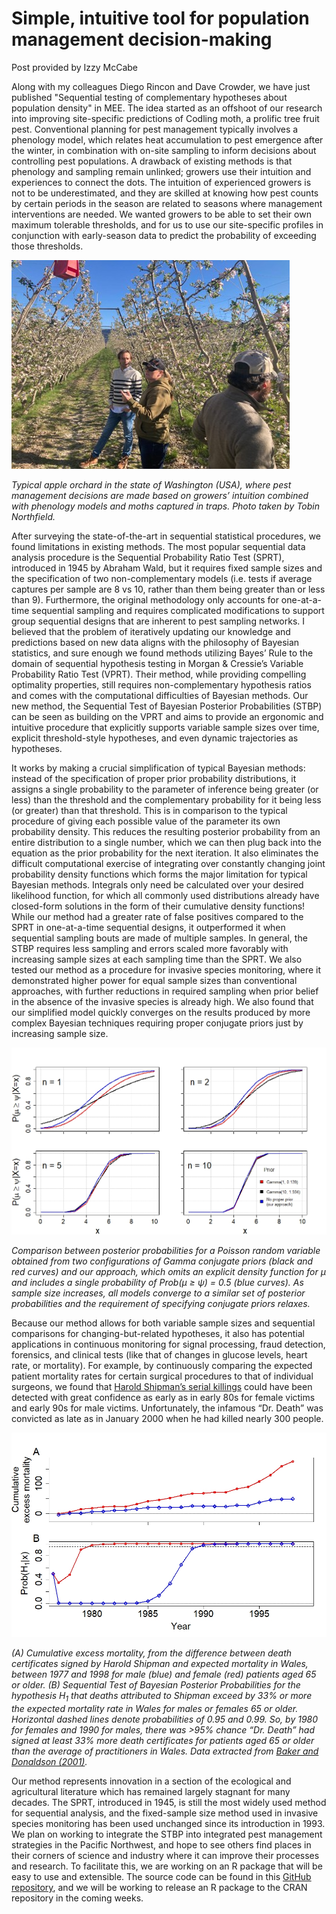 # Simple, intuitive tool for population management decision-making
Post provided by Izzy McCabe

Along with my colleagues Diego Rincon and Dave Crowder, we have just published "Sequential testing of complementary hypotheses about population density" in MEE. The idea started as an offshoot of our research into improving site-specific predictions of Codling moth, a prolific tree fruit pest. Conventional planning for pest management typically involves a phenology model, which relates heat accumulation to pest emergence after the winter, in combination with on-site sampling to inform decisions about controlling pest populations. A drawback of existing methods is that phenology and sampling remain unlinked; growers use their intuition and experiences to connect the dots. The intuition of experienced growers is not to be underestimated, and they are skilled at knowing how pest counts by certain periods in the season are related to seasons where management interventions are needed. We wanted growers to be able to set their own maximum tolerable thresholds, and for us to use our site-specific profiles in conjunction with early-season data to predict the probability of exceeding those thresholds. 

![Photo in orchard](/Figures/Fig1Post.jpg?raw=true "Figure 1")

*Typical apple orchard in the state of Washington (USA), where pest management decisions are made based on growers’ intuition combined with phenology models and moths captured in traps. Photo taken by Tobin Northfield.*

After surveying the state-of-the-art in sequential statistical procedures, we found limitations in existing methods. The most popular sequential data analysis procedure is the Sequential Probability Ratio Test (SPRT), introduced in 1945 by Abraham Wald, but it requires fixed sample sizes and the specification of two non-complementary models (i.e. tests if average captures per sample are 8 vs 10, rather than them being greater than or less than 9). Furthermore, the original methodology only accounts for one-at-a-time sequential sampling and requires complicated modifications to support group sequential designs that are inherent to pest sampling networks. I believed that the problem of iteratively updating our knowledge and predictions based on new data aligns with the philosophy of Bayesian statistics, and sure enough we found methods utilizing Bayes’ Rule to the domain of sequential hypothesis testing in Morgan & Cressie’s Variable Probability Ratio Test (VPRT). Their method, while providing compelling optimality properties, still requires non-complementary hypothesis ratios and comes with the computational difficulties of Bayesian methods. Our new method, the Sequential Test of Bayesian Posterior Probabilities (STBP) can be seen as building on the VPRT and aims to provide an ergonomic and intuitive procedure that explicitly supports variable sample sizes over time, explicit threshold-style hypotheses, and even dynamic trajectories as hypotheses.

It works by making a crucial simplification of typical Bayesian methods: instead of the specification of proper prior probability distributions, it assigns a single probability to the parameter of inference being greater (or less) than the threshold and the complementary probability for it being less (or greater) than that threshold. This is in comparison to the typical procedure of giving each possible value of the parameter its own probability density. This reduces the resulting posterior probability from an entire distribution to a single number, which we can then plug back into the equation as the prior probability for the next iteration. It also eliminates the difficult computational exercise of integrating over constantly changing joint probability density functions which forms the major limitation for typical Bayesian methods. Integrals only need be calculated over your desired likelihood function, for which all commonly used distributions already have closed-form solutions in the form of their cumulative density functions! While our method had a greater rate of false positives compared to the SPRT in one-at-a-time sequential designs, it outperformed it when sequential sampling bouts are made of multiple samples. In general, the STBP requires less sampling and errors scaled more favorably with increasing sample sizes at each sampling time than the SPRT. We also tested our method as a procedure for invasive species monitoring, where it demonstrated higher power for equal sample sizes than conventional approaches, with further reductions in required sampling when prior belief in the absence of the invasive species is already high. We also found that our simplified model quickly converges on the results produced by more complex Bayesian techniques requiring proper conjugate priors just by increasing sample size.

![Comparison between approaches](/Figures/Fig2Post.jpeg?raw=true "Figure 2")

*Comparison between posterior probabilities for a Poisson random variable obtained from two configurations of Gamma conjugate priors (black and red curves) and our approach, which omits an explicit density function for µ and includes a single probability of Prob(µ ≥ ψ) = 0.5 (blue curves). As sample size increases, all models converge to a similar set of posterior probabilities and the requirement of specifying conjugate priors relaxes.*

Because our method allows for both variable sample sizes and sequential comparisons for changing-but-related hypotheses, it also has potential applications in continuous monitoring for signal processing, fraud detection, forensics, and clinical tests (like that of changes in glucose levels, heart rate, or mortality). For example, by continuously comparing the expected patient mortality rates for certain surgical procedures to that of individual surgeons, we found that [Harold Shipman’s serial killings](https://en.wikipedia.org/wiki/Harold_Shipman) could have been detected with great confidence as early as in early 80s for female victims and early 90s for male victims. Unfortunately, the infamous “Dr. Death” was convicted as late as in January 2000 when he had killed nearly 300 people.

![Excess mortality](/Figures/Fig3Post.jpeg?raw=true "Figure 3")

*(A) Cumulative excess mortality, from the difference between death certificates signed by Harold Shipman and expected mortality in Wales, between 1977 and 1998 for male (blue) and female (red) patients aged 65 or older. (B) Sequential Test of Bayesian Posterior Probabilities for the hypothesis H<sub>1</sub> that deaths attributed to Shipman exceed by 33% or more the expected mortality rate in Wales for males or females 65 or older. Horizontal dashed lines denote probabilities of 0.95 and 0.99. So, by 1980 for females and 1990 for males, there was >95% chance “Dr. Death” had signed at least 33% more death certificates for patients aged 65 or older than the average of practitioners in Wales. Data extracted from [Baker and Donaldson (2001)](https://www.researchgate.net/publication/320035425_Harold_Shipman's_clinical_practice_1974-1998_A_clinical_audit_commissioned_by_the_Chief_Medical_Officer).*

Our method represents innovation in a section of the ecological and agricultural literature which has remained largely stagnant for many decades. The SPRT, introduced in 1945, is still the most widely used method for sequential analysis, and the fixed-sample size method used in invasive species monitoring has been used unchanged since its introduction in 1993. We plan on working to integrate the STBP into integrated pest management strategies in the Pacific Northwest, and hope to see others find places in their corners of science and industry where it can improve their processes and research. To facilitate this, we are working on an R package that will be easy to use and extensible. The source code can be found in this [GitHub repository](https://github.com/rincondf/STBP), and we will be working to release an R package to the CRAN repository in the coming weeks.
——
Write out every line from the entries where "Figures" appears.

![Photo in orchard](/Figures/Fig1Post.jpg?raw=true "Figure 1")
![Comparison between approaches](/Figures/Fig2Post.jpeg?raw=true "Figure 2")
![Excess mortality](/Figures/Fig3Post.jpeg?raw=true "Figure 3")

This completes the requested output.